§ ASSIGNMENT: Please work out how many lines below contain the word "agglomerated", and reply with only that number.

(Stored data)
--*--
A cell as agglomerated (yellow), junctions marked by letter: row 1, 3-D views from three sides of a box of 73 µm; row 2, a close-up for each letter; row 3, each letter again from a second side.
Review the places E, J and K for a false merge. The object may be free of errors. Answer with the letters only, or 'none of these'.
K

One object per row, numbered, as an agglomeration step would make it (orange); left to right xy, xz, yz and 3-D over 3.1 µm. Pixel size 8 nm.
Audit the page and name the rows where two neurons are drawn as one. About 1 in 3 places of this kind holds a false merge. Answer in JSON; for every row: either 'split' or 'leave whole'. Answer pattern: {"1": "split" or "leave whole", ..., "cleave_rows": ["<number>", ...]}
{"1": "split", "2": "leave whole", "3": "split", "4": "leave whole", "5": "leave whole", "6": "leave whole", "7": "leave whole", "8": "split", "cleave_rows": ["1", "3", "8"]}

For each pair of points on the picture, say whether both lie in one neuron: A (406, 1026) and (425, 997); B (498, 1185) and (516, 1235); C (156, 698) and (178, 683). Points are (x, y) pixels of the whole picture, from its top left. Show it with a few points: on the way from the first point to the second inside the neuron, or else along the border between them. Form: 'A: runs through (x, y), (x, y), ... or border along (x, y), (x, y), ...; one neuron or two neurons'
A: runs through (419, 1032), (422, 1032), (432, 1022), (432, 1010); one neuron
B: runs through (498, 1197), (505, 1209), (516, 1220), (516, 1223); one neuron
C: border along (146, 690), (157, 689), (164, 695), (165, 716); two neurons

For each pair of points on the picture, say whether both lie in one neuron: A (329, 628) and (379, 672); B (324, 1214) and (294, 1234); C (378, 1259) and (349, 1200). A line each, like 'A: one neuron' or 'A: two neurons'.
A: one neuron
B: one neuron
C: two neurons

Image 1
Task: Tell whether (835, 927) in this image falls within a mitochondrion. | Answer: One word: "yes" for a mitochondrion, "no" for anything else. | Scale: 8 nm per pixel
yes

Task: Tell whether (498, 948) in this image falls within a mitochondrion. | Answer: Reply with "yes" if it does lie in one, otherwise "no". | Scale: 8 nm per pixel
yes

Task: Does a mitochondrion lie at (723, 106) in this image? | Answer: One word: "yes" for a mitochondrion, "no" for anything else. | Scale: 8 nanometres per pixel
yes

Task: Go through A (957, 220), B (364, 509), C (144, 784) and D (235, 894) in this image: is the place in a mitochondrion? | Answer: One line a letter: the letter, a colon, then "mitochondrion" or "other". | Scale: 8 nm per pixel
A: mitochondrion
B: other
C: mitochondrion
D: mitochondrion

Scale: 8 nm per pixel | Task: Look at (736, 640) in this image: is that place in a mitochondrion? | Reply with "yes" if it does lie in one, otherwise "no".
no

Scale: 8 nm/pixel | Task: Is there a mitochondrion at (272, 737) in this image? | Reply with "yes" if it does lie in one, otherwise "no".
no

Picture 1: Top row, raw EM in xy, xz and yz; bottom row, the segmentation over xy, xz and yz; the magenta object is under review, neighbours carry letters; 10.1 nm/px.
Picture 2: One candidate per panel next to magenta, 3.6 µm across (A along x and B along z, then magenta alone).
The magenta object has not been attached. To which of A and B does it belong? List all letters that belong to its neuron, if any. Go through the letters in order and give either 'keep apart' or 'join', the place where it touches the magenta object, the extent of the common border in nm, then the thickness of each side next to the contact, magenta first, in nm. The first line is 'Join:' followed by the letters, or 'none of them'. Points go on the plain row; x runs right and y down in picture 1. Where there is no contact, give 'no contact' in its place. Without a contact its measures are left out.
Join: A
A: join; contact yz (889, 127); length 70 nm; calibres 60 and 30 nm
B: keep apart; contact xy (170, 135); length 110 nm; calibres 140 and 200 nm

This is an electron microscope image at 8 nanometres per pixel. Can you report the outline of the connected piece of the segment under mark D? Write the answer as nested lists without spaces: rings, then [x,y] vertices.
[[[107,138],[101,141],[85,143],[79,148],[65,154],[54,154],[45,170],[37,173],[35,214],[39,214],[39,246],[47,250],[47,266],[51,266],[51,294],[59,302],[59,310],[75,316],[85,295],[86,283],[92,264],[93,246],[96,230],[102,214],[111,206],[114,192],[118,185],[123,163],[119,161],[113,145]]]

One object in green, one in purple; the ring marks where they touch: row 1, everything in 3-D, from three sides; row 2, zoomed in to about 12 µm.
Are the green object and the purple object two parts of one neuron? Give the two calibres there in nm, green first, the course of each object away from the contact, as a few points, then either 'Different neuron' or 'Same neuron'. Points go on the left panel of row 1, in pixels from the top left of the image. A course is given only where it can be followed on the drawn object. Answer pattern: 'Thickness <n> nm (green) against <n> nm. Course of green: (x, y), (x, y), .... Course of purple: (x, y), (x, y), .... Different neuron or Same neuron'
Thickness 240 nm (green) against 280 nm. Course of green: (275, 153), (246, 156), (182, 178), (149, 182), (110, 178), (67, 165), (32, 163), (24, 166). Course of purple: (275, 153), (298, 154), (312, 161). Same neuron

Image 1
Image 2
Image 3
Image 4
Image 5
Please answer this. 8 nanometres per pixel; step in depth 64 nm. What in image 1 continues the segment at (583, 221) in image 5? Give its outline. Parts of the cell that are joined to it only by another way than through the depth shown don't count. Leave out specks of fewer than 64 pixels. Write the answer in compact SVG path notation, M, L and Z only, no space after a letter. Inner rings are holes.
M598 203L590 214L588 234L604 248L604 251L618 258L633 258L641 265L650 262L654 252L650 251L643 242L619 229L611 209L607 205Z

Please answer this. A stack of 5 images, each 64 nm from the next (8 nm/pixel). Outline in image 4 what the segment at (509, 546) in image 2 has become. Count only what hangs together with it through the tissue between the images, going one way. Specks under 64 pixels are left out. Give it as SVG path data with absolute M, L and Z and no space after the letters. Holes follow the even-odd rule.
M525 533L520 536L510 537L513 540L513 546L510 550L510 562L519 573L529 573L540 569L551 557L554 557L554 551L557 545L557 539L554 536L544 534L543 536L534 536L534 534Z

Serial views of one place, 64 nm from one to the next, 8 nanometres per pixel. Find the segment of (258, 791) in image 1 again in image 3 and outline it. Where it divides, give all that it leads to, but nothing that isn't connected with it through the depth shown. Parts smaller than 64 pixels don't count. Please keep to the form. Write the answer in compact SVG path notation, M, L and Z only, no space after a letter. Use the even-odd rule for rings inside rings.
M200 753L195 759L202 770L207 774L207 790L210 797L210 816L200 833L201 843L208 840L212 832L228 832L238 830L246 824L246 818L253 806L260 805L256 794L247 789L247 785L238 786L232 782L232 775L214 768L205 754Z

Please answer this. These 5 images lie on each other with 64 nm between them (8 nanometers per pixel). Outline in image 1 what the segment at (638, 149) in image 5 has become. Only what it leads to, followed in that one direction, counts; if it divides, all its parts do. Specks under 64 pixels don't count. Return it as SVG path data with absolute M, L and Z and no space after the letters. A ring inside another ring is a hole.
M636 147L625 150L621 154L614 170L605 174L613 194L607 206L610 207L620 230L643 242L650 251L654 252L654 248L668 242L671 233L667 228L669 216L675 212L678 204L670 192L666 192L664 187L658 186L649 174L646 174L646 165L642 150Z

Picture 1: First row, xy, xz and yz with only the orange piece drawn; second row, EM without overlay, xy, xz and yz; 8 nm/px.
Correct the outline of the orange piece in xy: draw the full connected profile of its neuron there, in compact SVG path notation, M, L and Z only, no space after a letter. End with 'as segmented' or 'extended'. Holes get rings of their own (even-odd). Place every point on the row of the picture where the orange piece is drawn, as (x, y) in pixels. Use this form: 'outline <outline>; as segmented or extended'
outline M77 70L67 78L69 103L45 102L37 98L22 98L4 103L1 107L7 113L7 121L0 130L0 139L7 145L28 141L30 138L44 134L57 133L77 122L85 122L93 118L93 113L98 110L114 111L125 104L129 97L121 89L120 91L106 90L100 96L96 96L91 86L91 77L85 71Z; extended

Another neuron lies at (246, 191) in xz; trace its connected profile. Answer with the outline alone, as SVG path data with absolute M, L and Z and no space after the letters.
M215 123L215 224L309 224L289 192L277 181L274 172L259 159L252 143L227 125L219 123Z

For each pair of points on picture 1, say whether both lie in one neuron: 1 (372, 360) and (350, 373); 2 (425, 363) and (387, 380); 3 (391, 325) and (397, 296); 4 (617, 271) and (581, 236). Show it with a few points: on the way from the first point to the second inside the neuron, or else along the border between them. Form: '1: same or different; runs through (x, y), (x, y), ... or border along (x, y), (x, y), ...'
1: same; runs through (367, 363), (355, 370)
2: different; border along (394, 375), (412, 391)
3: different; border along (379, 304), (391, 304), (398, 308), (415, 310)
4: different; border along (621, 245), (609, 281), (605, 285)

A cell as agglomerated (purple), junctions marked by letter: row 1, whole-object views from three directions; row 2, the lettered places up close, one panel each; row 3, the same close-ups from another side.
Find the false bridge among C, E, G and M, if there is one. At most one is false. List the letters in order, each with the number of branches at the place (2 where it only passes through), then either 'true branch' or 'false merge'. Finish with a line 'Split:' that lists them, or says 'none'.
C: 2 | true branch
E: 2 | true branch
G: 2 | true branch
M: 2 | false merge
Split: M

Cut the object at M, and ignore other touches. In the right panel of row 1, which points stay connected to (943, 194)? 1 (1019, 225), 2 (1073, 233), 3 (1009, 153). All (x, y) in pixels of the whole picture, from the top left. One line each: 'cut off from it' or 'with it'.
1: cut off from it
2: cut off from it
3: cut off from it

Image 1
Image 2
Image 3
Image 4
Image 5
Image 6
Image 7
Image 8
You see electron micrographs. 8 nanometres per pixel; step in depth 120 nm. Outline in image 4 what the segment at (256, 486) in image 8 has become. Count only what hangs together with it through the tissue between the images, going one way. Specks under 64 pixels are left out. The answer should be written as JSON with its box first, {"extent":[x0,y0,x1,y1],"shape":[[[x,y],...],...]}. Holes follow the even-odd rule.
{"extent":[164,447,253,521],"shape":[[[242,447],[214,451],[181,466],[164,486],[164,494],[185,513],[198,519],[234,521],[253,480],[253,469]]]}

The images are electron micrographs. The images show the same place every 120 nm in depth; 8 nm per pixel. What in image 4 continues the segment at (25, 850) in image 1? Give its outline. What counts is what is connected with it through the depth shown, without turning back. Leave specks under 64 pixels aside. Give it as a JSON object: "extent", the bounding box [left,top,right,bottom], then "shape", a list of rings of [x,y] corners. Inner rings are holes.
--*--
§ ANSWER SPACE: 2